Nuveen Real Estate has achieved a $100 million first closing of its Japan Alternatives Living strategy, which will focus on stabilised senior housing assets and also consider investments in the student accommodation, single family and co-living sectors.
Having recruited Dutch fund manager Bouwinvest and its parent firm TIAA as co-investors, Nuveen Real Estate has aligned the strategy with demographic trends in Japan, where the proportion of senior citizens in the population is expected to reach 35 percent by 2040, the company said Monday in a release.
The Chicago-based fund manager will look for assets across Greater Tokyo, Osaka and Nagoya, with senior housing to make up the majority of invested capital.
“This strategy provides investors with exposure to senior housing markets in the world’s largest metropolitan area by GDP and population, where the proportion of senior citizens relative to the population is bigger than any other country,” said Louise Kavanagh, chief investment officer and head of Asia Pacific for Nuveen Real Estate.
The Japanese government owns more than half of the country’s senior housing stock and is seeking to boost supply from the private sector, Nuveen said. The policy presents an opportunity for institutional investors, which own 5 percent of the $80 billion senior housing market in Japan, with more than half of their assets in J-REITs.
Nuveen Real Estate manages more than $25 billion in housing sector assets globally, including $1 billion in multi-family assets in Japan across 52 properties and 3,183 units, predominantly in Tokyo. The firm picked up a set of three multi-family properties in Osaka a few months ago on behalf of its $2 billion Asia Pacific Cities Fund, which focuses on core assets in “future-proof cities”.
In a mid-year outlook titled “From Pain to Gain”, Nuveen’s global investment committee noted the attractiveness of for-rent housing as an asset class after the cost to own increased dramatically in the first half of this year.
“We are focused on defensive areas of the market backed by strong structural trends, such as rental housing and senior living in the US, student housing in Europe and Australia and discount outlet malls in China,” said Carly Tripp, global chief investment officer and head of investments for Nuveen Real Estate.
Rental Remains Hot
International capital has continued to flow into Japan’s rental residential market as fund managers seek resilient assets amid the volatile global investing environment.
In June, Singapore-based private equity firm Q Investment Partners announced the launch of a Japan-focused multi-family fund and joint venture with Alyssa Partners after acquiring a seed portfolio of three stabilised assets with a combined value of $40 million.
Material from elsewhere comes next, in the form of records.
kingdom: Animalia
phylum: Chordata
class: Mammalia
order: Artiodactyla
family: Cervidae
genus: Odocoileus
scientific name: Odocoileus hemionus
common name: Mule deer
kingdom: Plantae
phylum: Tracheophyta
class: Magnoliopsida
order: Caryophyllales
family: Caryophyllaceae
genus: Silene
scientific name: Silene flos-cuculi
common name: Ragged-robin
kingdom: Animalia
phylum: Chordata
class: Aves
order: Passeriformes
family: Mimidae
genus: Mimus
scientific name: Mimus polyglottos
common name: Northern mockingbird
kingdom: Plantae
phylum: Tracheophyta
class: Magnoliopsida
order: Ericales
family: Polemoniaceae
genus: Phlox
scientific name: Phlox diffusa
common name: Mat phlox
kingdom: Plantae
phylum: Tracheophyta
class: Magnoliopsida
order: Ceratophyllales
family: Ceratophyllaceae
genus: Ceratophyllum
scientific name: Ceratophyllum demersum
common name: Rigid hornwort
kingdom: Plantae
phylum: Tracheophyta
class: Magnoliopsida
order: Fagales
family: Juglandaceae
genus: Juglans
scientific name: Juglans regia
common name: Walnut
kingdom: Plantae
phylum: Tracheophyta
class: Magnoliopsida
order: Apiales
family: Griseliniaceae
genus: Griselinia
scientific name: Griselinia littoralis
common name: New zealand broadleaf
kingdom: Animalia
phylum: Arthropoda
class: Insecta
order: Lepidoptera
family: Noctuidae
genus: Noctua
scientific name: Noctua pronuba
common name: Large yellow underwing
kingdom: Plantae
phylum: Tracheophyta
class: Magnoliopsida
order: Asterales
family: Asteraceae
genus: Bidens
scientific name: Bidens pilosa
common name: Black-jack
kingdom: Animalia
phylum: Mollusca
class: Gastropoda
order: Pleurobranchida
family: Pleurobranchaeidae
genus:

The seed properties consist of two rental apartment buildings in Nagoya and another in Osaka with a total of 207 units at 90 percent occupancy.
In late May, Alyssa revealed that it had joined forces with private equity giant Blackstone to acquire a portfolio of 19 multi-family assets across Tokyo, Osaka, Nagoya and Fukuoka. Sources familiar with the transaction said the portfolio traded at a value in excess of JPY 20 billion ($157 million).
That same month, Hong Kong’s Gaw Capital acquired a portfolio of 32 multi-family assets in Japan on behalf of a separate account belonging to the Qatar Investment Authority.